# TO DO
Take the line that contains "To help prevent" as the first and the last line of the material as the final one; set down exactly the lines in that span.

# EXTRACTED INFORMATION
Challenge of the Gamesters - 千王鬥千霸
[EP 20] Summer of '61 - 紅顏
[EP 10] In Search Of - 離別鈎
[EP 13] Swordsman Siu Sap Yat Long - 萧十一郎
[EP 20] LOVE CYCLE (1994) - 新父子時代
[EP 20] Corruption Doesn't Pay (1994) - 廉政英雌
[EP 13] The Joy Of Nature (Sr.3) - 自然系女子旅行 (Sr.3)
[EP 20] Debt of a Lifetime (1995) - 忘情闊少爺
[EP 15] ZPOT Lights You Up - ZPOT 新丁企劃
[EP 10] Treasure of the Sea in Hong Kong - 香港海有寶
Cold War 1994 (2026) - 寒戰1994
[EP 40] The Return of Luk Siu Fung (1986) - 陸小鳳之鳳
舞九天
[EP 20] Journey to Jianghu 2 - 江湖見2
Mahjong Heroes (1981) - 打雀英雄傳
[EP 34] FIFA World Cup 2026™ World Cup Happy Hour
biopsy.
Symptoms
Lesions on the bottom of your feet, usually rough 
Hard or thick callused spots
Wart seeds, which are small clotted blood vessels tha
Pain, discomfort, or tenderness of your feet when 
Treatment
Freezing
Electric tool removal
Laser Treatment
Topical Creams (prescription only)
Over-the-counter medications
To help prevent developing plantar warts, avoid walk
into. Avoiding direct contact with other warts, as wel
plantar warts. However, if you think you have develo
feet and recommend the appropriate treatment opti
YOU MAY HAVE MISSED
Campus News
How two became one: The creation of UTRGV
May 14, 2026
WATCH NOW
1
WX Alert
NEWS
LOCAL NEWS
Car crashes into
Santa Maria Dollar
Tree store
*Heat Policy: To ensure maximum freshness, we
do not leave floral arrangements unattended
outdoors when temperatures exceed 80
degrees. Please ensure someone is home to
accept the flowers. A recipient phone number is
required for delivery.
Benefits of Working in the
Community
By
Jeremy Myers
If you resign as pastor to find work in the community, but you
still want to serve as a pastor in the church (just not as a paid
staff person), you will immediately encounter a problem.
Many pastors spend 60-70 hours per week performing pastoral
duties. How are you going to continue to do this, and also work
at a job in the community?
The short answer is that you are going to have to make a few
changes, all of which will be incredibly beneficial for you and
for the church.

# TASK RESULT
To help prevent developing plantar warts, avoid walk
into. Avoiding direct contact with other warts, as wel
plantar warts. However, if you think you have develo
feet and recommend the appropriate treatment opti
YOU MAY HAVE MISSED
Campus News
How two became one: The creation of UTRGV
May 14, 2026
WATCH NOW
1
WX Alert
NEWS
LOCAL NEWS
Car crashes into
Santa Maria Dollar
Tree store
*Heat Policy: To ensure maximum freshness, we
do not leave floral arrangements unattended
outdoors when temperatures exceed 80
degrees. Please ensure someone is home to
accept the flowers. A recipient phone number is
required for delivery.
Benefits of Working in the
Community
By
Jeremy Myers
If you resign as pastor to find work in the community, but you
still want to serve as a pastor in the church (just not as a paid
staff person), you will immediately encounter a problem.
Many pastors spend 60-70 hours per week performing pastoral
duties. How are you going to continue to do this, and also work
at a job in the community?
The short answer is that you are going to have to make a few
changes, all of which will be incredibly beneficial for you and
for the church.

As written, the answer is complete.